Abstract

This study was designed to examine the pathogenesis of the excretory defect produced by bilateral ureteral obstruction in the rat. After release of obstruction of 24 hr duration glomerular filtration rate was reduced to 20% of normal. Free flow proximal tubular pressure was normal, excluding residual obstruction as a cause of depressed filtration, and indicating that an intrarenal hemodynamic abnormality was primarily responsible for the excretory defect. Total renal blood flow and cortical distribution of flow were normal. Clearance and micropuncture studies indicated the presence of marked heterogeneity of nephron function with residual excretory function residing primarily in vasodilated nephrons in which decreased postglomerular arteriolar resistance effected a reduction in glomerular filtration pressure.
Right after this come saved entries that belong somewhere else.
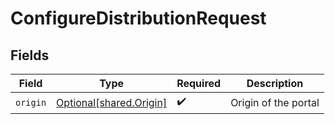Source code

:# ConfigureDistributionRequest


## Fields

| Field                                                        | Type                                                         | Required                                                     | Description                                                  |
| ------------------------------------------------------------ | ------------------------------------------------------------ | ------------------------------------------------------------ | ------------------------------------------------------------ |
| `origin`                                                     | [Optional[shared.Origin]](undefined/models/shared/origin.md) | :heavy_check_mark:                                           | Origin of the portal                                         |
Heterogeneity of nephron function was evidenced by a wide scatter of values for single nephron filtration rate and from direct intratubular injection of dye which revealed that at least 28% of surface nephrons were either nonfiltering or had filtration rates too low to measure. The observed decrease in Hippuran extraction and increased ratio of Hippuran to inulin clearance ratio is characteristic of the vasodilated kidney. Further evidence of the vasodilated nature of residual functioning nephrons was demonstrated by the failure of intrarenal papaverine infusion to increase filtration rate in this lesion. The hemodynamic defect produced by bilateral obstruction is contrasted with that seen after release of unilateral ureteral ligation in which depression of filtration rate appears to result primarily from preglomerular vasoconstriction. This difference raises the possibility that a vasodilating substance accumulates during total suppression of renal excretory function. Diuresis and natriuresis were constant features of the postobstructive lesion. The present data support previously published studies which localize the defect in sodium transport to the distal nephron and indicate that this defect is a consequence of increased intraluminal pressure and tubular dilatation induced by bilateral ureteral ligation.